Ateliers de restitution de valeurs par l'art, expérience de street art collectif, expérience de pouring et de dripping (la technique all over de Pollock consistant à faire goutter la peinture et à superposer plusieurs nuances d'un même spectre de couleur), création de fresques, autant d'outils favorisant le team building et stimulant la créativité collective. L'art implique alors le collaborateur à la fois en qualité de spectateur par la visualisation d'œuvres d'art dans l'entreprise et dans ses supports de communication interne et externe, mais aussi comme acteur lorsqu'il prend conscience de sa capacité créatrice.

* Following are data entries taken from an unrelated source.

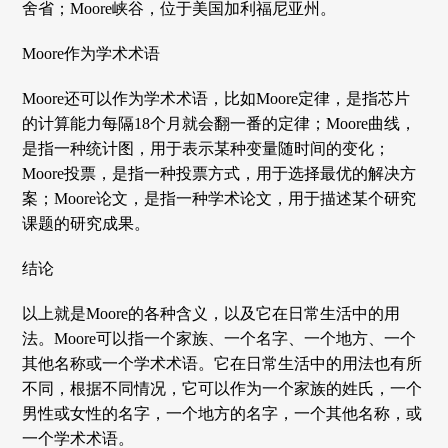
舍省；Moore峡谷，位于美国加利福尼亚州。
Moore作为学术术语
Moore还可以作为学术术语，比如Moore定律，是指芯片
的计算能力每隔18个月就会翻一番的定律；Moore曲线，
是指一种统计图，用于表示某种变量随时间的变化；
Moore投票，是指一种投票方式，用于选择最优的解决方
案；Moore论文，是指一种学术论文，用于描述某个研究
课题的研究成果。
结论
以上就是Moore的各种含义，以及它在日常生活中的用
法。Moore可以指一个家族、一个名字、一个地方、一个
其他名称或一个学术术语。它在日常生活中的用法也有所
不同，根据不同情况，它可以作为一个家族的姓氏，一个
男性或女性的名字，一个地方的名字，一个其他名称，或
一个学术术语。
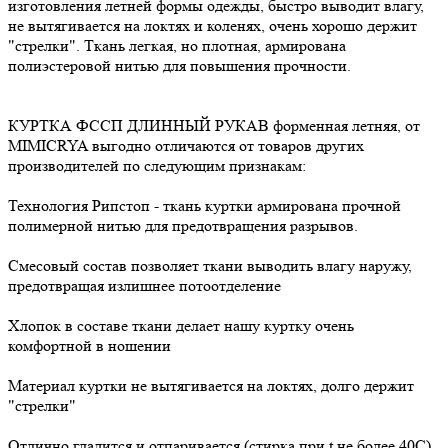
изготовления летней формы одежды, быстро выводит влагу,
не вытягивается на локтях и коленях, очень хорошо держит
"стрелки". Ткань легкая, но плотная, армирована
полиэстеровой нитью для повышения прочности.
КУРТКА ФССП ДЛИННЫЙ РУКАВ форменная летняя, от
MIMICRYA выгодно отличаются от товаров других
производителей по следующим признакам:
Технология Рипстоп - ткань куртки армирована прочной
полимерной нитью для предотвращения разрывов.
Смесовый состав позволяет ткани выводить влагу наружу,
предотвращая излишнее потоотделение
Хлопок в составе ткани делает нашу куртку очень
комфортной в ношении
Материал куртки не вытягивается на локтях, долго держит
"стрелки"
Отлично гладится и отпаривается (стирка при t не более 40С).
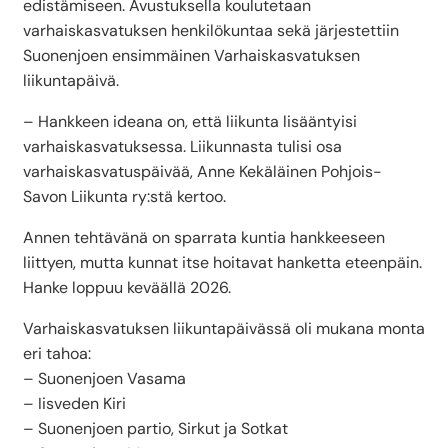
edistämiseen. Avustuksella koulutetaan
varhaiskasvatuksen henkilökuntaa sekä järjestettiin
Suonenjoen ensimmäinen Varhaiskasvatuksen
liikuntapäivä.
– Hankkeen ideana on, että liikunta lisääntyisi
varhaiskasvatuksessa. Liikunnasta tulisi osa
varhaiskasvatuspäivää, Anne Kekäläinen Pohjois-
Savon Liikunta ry:stä kertoo.
Annen tehtävänä on sparrata kuntia hankkeeseen
liittyen, mutta kunnat itse hoitavat hanketta eteenpäin.
Hanke loppuu keväällä 2026.
Varhaiskasvatuksen liikuntapäivässä oli mukana monta
eri tahoa:
– Suonenjoen Vasama
– Iisveden Kiri
– Suonenjoen partio, Sirkut ja Sotkat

Une capacité toujours collective autour des valeurs, des messages du groupe permettant à chacun d'être mis en valeur dans sa dimension humaine et artistique.

Du mécénat à l'innovation

Partant de ces données de compréhension des mécaniques artistiques, il est encore plus possible de mener ensuite une politique de mécénat accompagnée et portée par tous les collaborateurs. L'utilisation ainsi du monde artistique, des œuvres d'art, n'est pas un effet de communication mais un levier RH susceptible d'aider à décliner une réelle culture d'entreprise et à développer de nouvelles best practices inter et intra services.
« La peinture doit servir à autre chose qu'à la peinture » livrait Matisse. Rien n'interdit de croire qu'elle favorise le beau parmi les hommes et le goût de la créativité et de l'innovation.